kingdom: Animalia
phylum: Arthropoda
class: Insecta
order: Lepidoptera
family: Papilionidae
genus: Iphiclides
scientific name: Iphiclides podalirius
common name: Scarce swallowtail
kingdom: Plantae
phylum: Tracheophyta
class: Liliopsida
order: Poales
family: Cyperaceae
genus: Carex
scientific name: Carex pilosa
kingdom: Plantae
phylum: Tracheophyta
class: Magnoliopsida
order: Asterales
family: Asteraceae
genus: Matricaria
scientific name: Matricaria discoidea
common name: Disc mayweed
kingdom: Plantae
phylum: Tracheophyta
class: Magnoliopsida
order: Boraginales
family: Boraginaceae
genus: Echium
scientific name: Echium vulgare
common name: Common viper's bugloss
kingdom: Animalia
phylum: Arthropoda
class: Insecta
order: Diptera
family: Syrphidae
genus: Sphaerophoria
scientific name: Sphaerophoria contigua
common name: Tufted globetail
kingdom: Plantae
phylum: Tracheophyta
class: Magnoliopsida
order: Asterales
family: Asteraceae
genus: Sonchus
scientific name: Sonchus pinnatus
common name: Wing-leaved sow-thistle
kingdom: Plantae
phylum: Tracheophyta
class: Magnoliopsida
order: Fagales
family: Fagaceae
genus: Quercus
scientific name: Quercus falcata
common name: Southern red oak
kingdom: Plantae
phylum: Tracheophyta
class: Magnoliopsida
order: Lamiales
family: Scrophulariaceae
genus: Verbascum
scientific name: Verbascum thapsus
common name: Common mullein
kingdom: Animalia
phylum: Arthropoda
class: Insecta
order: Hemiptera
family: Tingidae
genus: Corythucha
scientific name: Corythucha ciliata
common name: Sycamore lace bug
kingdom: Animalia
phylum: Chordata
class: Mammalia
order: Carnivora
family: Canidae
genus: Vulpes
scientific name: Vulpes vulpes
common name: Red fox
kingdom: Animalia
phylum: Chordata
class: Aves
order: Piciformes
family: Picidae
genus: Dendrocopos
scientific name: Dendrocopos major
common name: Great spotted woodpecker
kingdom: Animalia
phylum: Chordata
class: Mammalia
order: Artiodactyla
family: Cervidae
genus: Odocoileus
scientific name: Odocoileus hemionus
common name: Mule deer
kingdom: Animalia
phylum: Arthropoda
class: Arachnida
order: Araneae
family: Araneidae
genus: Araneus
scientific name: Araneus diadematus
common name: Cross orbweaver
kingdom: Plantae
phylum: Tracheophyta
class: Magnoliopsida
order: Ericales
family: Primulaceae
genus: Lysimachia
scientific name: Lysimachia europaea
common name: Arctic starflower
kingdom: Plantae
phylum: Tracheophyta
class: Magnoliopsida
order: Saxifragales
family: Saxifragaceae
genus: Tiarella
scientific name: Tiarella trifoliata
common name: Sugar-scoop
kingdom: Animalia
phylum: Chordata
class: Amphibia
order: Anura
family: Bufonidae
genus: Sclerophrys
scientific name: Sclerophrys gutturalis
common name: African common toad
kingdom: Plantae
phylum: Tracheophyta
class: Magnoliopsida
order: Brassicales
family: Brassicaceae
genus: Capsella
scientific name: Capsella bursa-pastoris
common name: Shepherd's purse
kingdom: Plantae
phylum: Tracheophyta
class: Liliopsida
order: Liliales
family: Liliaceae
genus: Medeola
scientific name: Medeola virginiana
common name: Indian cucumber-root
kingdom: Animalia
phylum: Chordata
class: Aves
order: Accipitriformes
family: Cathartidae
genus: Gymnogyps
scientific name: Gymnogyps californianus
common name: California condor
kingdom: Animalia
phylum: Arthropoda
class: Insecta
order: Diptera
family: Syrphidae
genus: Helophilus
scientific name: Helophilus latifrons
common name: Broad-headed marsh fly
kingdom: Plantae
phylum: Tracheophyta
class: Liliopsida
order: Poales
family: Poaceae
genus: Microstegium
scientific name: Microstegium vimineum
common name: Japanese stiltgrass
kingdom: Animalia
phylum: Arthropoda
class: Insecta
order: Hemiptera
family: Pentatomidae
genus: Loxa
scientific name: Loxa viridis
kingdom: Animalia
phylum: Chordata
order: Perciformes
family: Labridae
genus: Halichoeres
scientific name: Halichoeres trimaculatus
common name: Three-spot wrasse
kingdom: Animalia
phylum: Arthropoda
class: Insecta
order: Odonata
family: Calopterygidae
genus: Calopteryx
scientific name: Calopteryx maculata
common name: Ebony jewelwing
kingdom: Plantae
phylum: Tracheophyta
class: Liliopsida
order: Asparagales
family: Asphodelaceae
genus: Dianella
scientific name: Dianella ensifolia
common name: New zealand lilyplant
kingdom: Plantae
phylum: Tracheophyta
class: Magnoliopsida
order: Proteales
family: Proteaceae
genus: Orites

+===+

## Exercise prompt
Copy out every line of the material above, keeping each word and its order unchanged.

## The answer
kingdom: Animalia
phylum: Arthropoda
class: Insecta
order: Lepidoptera
family: Papilionidae
genus: Iphiclides
scientific name: Iphiclides podalirius
common name: Scarce swallowtail
kingdom: Plantae
phylum: Tracheophyta
class: Liliopsida
order: Poales
family: Cyperaceae
genus: Carex
scientific name: Carex pilosa
kingdom: Plantae
phylum: Tracheophyta
class: Magnoliopsida
order: Asterales
family: Asteraceae
genus: Matricaria
scientific name: Matricaria discoidea
common name: Disc mayweed
kingdom: Plantae
phylum: Tracheophyta
class: Magnoliopsida
order: Boraginales
family: Boraginaceae
genus: Echium
scientific name: Echium vulgare
common name: Common viper's bugloss
kingdom: Animalia
phylum: Arthropoda
class: Insecta
order: Diptera
family: Syrphidae
genus: Sphaerophoria
scientific name: Sphaerophoria contigua
common name: Tufted globetail
kingdom: Plantae
phylum: Tracheophyta
class: Magnoliopsida
order: Asterales
family: Asteraceae
genus: Sonchus
scientific name: Sonchus pinnatus
common name: Wing-leaved sow-thistle
kingdom: Plantae
phylum: Tracheophyta
class: Magnoliopsida
order: Fagales
family: Fagaceae
genus: Quercus
scientific name: Quercus falcata
common name: Southern red oak
kingdom: Plantae
phylum: Tracheophyta
class: Magnoliopsida
order: Lamiales
family: Scrophulariaceae
genus: Verbascum
scientific name: Verbascum thapsus
common name: Common mullein
kingdom: Animalia
phylum: Arthropoda
class: Insecta
order: Hemiptera
family: Tingidae
genus: Corythucha
scientific name: Corythucha ciliata
common name: Sycamore lace bug
kingdom: Animalia
phylum: Chordata
class: Mammalia
order: Carnivora
family: Canidae
genus: Vulpes
scientific name: Vulpes vulpes
common name: Red fox
kingdom: Animalia
phylum: Chordata
class: Aves
order: Piciformes
family: Picidae
genus: Dendrocopos
scientific name: Dendrocopos major
common name: Great spotted woodpecker
kingdom: Animalia
phylum: Chordata
class: Mammalia
order: Artiodactyla
family: Cervidae
genus: Odocoileus
scientific name: Odocoileus hemionus
common name: Mule deer
kingdom: Animalia
phylum: Arthropoda
class: Arachnida
order: Araneae
family: Araneidae
genus: Araneus
scientific name: Araneus diadematus
common name: Cross orbweaver
kingdom: Plantae
phylum: Tracheophyta
class: Magnoliopsida
order: Ericales
family: Primulaceae
genus: Lysimachia
scientific name: Lysimachia europaea
common name: Arctic starflower
kingdom: Plantae
phylum: Tracheophyta
class: Magnoliopsida
order: Saxifragales
family: Saxifragaceae
genus: Tiarella
scientific name: Tiarella trifoliata
common name: Sugar-scoop
kingdom: Animalia
phylum: Chordata
class: Amphibia
order: Anura
family: Bufonidae
genus: Sclerophrys
scientific name: Sclerophrys gutturalis
common name: African common toad
kingdom: Plantae
phylum: Tracheophyta
class: Magnoliopsida
order: Brassicales
family: Brassicaceae
genus: Capsella
scientific name: Capsella bursa-pastoris
common name: Shepherd's purse
kingdom: Plantae
phylum: Tracheophyta
class: Liliopsida
order: Liliales
family: Liliaceae
genus: Medeola
scientific name: Medeola virginiana
common name: Indian cucumber-root
kingdom: Animalia
phylum: Chordata
class: Aves
order: Accipitriformes
family: Cathartidae
genus: Gymnogyps
scientific name: Gymnogyps californianus
common name: California condor
kingdom: Animalia
phylum: Arthropoda
class: Insecta
order: Diptera
family: Syrphidae
genus: Helophilus
scientific name: Helophilus latifrons
common name: Broad-headed marsh fly
kingdom: Plantae
phylum: Tracheophyta
class: Liliopsida
order: Poales
family: Poaceae
genus: Microstegium
scientific name: Microstegium vimineum
common name: Japanese stiltgrass
kingdom: Animalia
phylum: Arthropoda
class: Insecta
order: Hemiptera
family: Pentatomidae
genus: Loxa
scientific name: Loxa viridis
kingdom: Animalia
phylum: Chordata
order: Perciformes
family: Labridae
genus: Halichoeres
scientific name: Halichoeres trimaculatus
common name: Three-spot wrasse
kingdom: Animalia
phylum: Arthropoda
class: Insecta
order: Odonata
family: Calopterygidae
genus: Calopteryx
scientific name: Calopteryx maculata
common name: Ebony jewelwing
kingdom: Plantae
phylum: Tracheophyta
class: Liliopsida
order: Asparagales
family: Asphodelaceae
genus: Dianella
scientific name: Dianella ensifolia
common name: New zealand lilyplant
kingdom: Plantae
phylum: Tracheophyta
class: Magnoliopsida
order: Proteales
family: Proteaceae
genus: Orites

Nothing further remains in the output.